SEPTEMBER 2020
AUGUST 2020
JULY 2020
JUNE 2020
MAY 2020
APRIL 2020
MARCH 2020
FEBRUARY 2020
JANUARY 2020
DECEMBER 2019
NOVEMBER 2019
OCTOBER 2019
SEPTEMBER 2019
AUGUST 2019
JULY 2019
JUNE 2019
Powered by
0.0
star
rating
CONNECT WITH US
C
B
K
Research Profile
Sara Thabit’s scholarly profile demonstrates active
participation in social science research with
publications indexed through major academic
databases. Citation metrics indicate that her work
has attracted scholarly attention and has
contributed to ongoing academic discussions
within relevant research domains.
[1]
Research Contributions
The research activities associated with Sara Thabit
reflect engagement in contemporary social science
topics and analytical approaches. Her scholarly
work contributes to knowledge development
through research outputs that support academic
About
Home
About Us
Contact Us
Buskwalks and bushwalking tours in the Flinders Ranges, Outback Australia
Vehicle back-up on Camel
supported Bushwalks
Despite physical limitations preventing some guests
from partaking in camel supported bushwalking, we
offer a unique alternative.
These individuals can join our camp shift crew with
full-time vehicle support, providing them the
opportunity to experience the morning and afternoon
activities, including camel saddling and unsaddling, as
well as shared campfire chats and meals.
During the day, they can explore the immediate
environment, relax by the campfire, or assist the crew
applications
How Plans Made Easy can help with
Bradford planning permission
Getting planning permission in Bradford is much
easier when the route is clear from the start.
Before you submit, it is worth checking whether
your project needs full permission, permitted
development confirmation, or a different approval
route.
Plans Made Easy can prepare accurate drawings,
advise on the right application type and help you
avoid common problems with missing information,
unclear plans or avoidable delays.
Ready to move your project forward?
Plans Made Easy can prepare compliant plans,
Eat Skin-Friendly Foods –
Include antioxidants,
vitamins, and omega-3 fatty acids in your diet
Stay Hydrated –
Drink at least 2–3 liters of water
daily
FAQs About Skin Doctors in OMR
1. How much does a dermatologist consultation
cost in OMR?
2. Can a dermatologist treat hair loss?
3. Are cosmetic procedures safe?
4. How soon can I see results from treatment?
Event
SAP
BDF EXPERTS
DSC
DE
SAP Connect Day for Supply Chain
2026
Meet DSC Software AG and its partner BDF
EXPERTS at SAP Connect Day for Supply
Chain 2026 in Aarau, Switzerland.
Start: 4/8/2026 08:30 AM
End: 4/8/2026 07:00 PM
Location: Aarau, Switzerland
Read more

* _Prompt_: Can you render the lines of the items as a JSON list of strings, one string per line and blank lines left out, beginning at the first line of the items and stopping after the line that contains "offer a unique alternative."?

* _Result of the task_:
[
  "SEPTEMBER 2020",
  "AUGUST 2020",
  "JULY 2020",
  "JUNE 2020",
  "MAY 2020",
  "APRIL 2020",
  "MARCH 2020",
  "FEBRUARY 2020",
  "JANUARY 2020",
  "DECEMBER 2019",
  "NOVEMBER 2019",
  "OCTOBER 2019",
  "SEPTEMBER 2019",
  "AUGUST 2019",
  "JULY 2019",
  "JUNE 2019",
  "Powered by",
  "0.0",
  "star",
  "rating",
  "CONNECT WITH US",
  "C",
  "B",
  "K",
  "Research Profile",
  "Sara Thabit’s scholarly profile demonstrates active",
  "participation in social science research with",
  "publications indexed through major academic",
  "databases. Citation metrics indicate that her work",
  "has attracted scholarly attention and has",
  "contributed to ongoing academic discussions",
  "within relevant research domains.",
  "[1]",
  "Research Contributions",
  "The research activities associated with Sara Thabit",
  "reflect engagement in contemporary social science",
  "topics and analytical approaches. Her scholarly",
  "work contributes to knowledge development",
  "through research outputs that support academic",
  "About",
  "Home",
  "About Us",
  "Contact Us",
  "Buskwalks and bushwalking tours in the Flinders Ranges, Outback Australia",
  "Vehicle back-up on Camel",
  "supported Bushwalks",
  "Despite physical limitations preventing some guests",
  "from partaking in camel supported bushwalking, we",
  "offer a unique alternative."
]